**What is expected:** Every line containing the word "across" is to be copied from the data below.

**Dataset excerpts:**

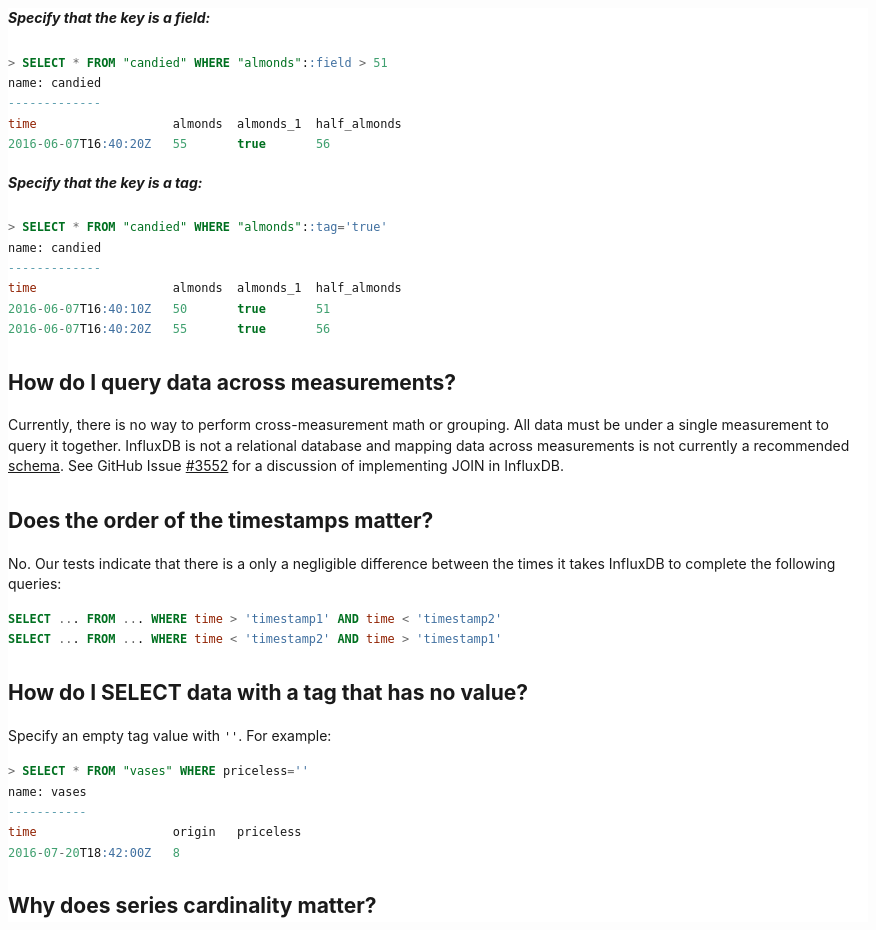 ##### Specify that the key is a field:

```sql
> SELECT * FROM "candied" WHERE "almonds"::field > 51
name: candied
-------------
time                   almonds  almonds_1  half_almonds
2016-06-07T16:40:20Z   55       true       56
```

##### Specify that the key is a tag:

```sql
> SELECT * FROM "candied" WHERE "almonds"::tag='true'
name: candied
-------------
time                   almonds  almonds_1  half_almonds
2016-06-07T16:40:10Z   50       true       51
2016-06-07T16:40:20Z   55       true       56
```

## How do I query data across measurements?

Currently, there is no way to perform cross-measurement math or grouping.
All data must be under a single measurement to query it together.
InfluxDB is not a relational database and mapping data across measurements is not currently a recommended [schema](/influxdb/v1.7/concepts/glossary/#schema).
See GitHub Issue [#3552](https://github.com/influxdata/influxdb/issues/3552) for a discussion of implementing JOIN in InfluxDB.

## Does the order of the timestamps matter?

No.
Our tests indicate that there is a only a negligible difference between the times
it takes InfluxDB to complete the following queries:

```sql
SELECT ... FROM ... WHERE time > 'timestamp1' AND time < 'timestamp2'
SELECT ... FROM ... WHERE time < 'timestamp2' AND time > 'timestamp1'
```

## How do I SELECT data with a tag that has no value?

Specify an empty tag value with `''`. For example:

```sql
> SELECT * FROM "vases" WHERE priceless=''
name: vases
-----------
time                   origin   priceless
2016-07-20T18:42:00Z   8
```

## Why does series cardinality matter?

**Exercise result:**
## How do I query data across measurements?
InfluxDB is not a relational database and mapping data across measurements is not currently a recommended [schema](/influxdb/v1.7/concepts/glossary/#schema).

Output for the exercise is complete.